Something else to consider is that fighting off pathogens causing high levels of reactive oxygen species (ROS) through NOX, but also sleep apnea itself induces the activity of an enzyme, xanthine oxidase, that also creates reactive oxygen species which inhibits proline hydroxylation of the pro-oxidative stress, HIF-1alpha. This keeps HIF-1alpha in an active state causing massive oxidative stress through NOX and down regulation of antioxidant HIF-2alpha. This type of high activity of NOX is pathogenic and can lead to excessive ROS and disease. How would someone know if they have elevated XO activity? They could monitor uric acid urine levels while eating carbohydrates and on a low purine diet (as purines will definitely increase uric acid alone). Xanthine oxidase converts xanthine to uric acid. Inhibitors of xanthine oxidase might be beneficial for people with chronic hypoxia to lower the overall oxidative stress on the body. Although drugs are available for this purpose, you might choose natural inhibitors of xanthine oxidase with your own healthcare provider.
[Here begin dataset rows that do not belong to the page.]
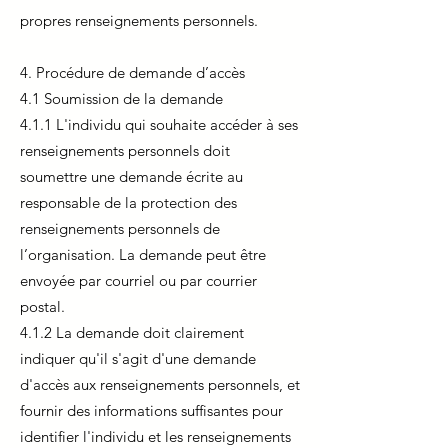
propres renseignements personnels.
4. Procédure de demande d’accès
4.1 Soumission de la demande
4.1.1 L'individu qui souhaite accéder à ses
renseignements personnels doit
soumettre une demande écrite au
responsable de la protection des
renseignements personnels de
l’organisation. La demande peut être
envoyée par courriel ou par courrier
postal.
4.1.2 La demande doit clairement
indiquer qu'il s'agit d'une demande
d'accès aux renseignements personnels, et
fournir des informations suffisantes pour
identifier l'individu et les renseignements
Another goal that I have for my daughter, Zoey, is to avoid fungal and bacterial infections. This, of course, takes a bit more work from a nutrition standpoint. Definitely seek out a practitioner who understands the importance of nutrition for immune health as avoiding chronic fungal or bacterial infections is likely the key to prevention of extreme alterations in metabolism by HIF-1alpha expression. However, I do think having normal gene transcription for HIF-1alpha is crucial to mount a defense against pathogens.
Something I definitely don’t recommend if you have an active bacterial or fungal infection is a carnivore or keto diet long term. These diets may help with working around the block in metabolism at PDHC by lowering total glucose availability, but if there is truly an infection that needs to be resolved, a carbohydrate free diet will starve immune cells of very much needed glucose. Glucose is needed to fuel the HIF-1alpha upregulated pentose phosphate pathway to make NADPH which is used by NADPH dependent oxidase (NOX) to produce superoxide for killing pathogens. When I noticed that someone I am caring for has high microbial or fungal markers on their OAT, even though they might feel better on a keto diet because it lowers total pyruvate levels and decreases both glycolate and oxalate production, I think it would be better to continue to eat a well-balanced diet to fuel the immune system. They might realize that eating about 100 grams of carbohydrate per day is a happy medium where they don’t feel sick from glycolate and oxalate, but they are still able to maintain immune function. This would be per person of course.
Overall, I think discovery of this possible mechanism of increased oxalate and glycolate formation due to a block at PDHC from HIF-1alpha is going to change my daughter’s life. We have a new focus on how to promote her health and well being. The mystery of hyperoxaluria is not so much a mystery afterall.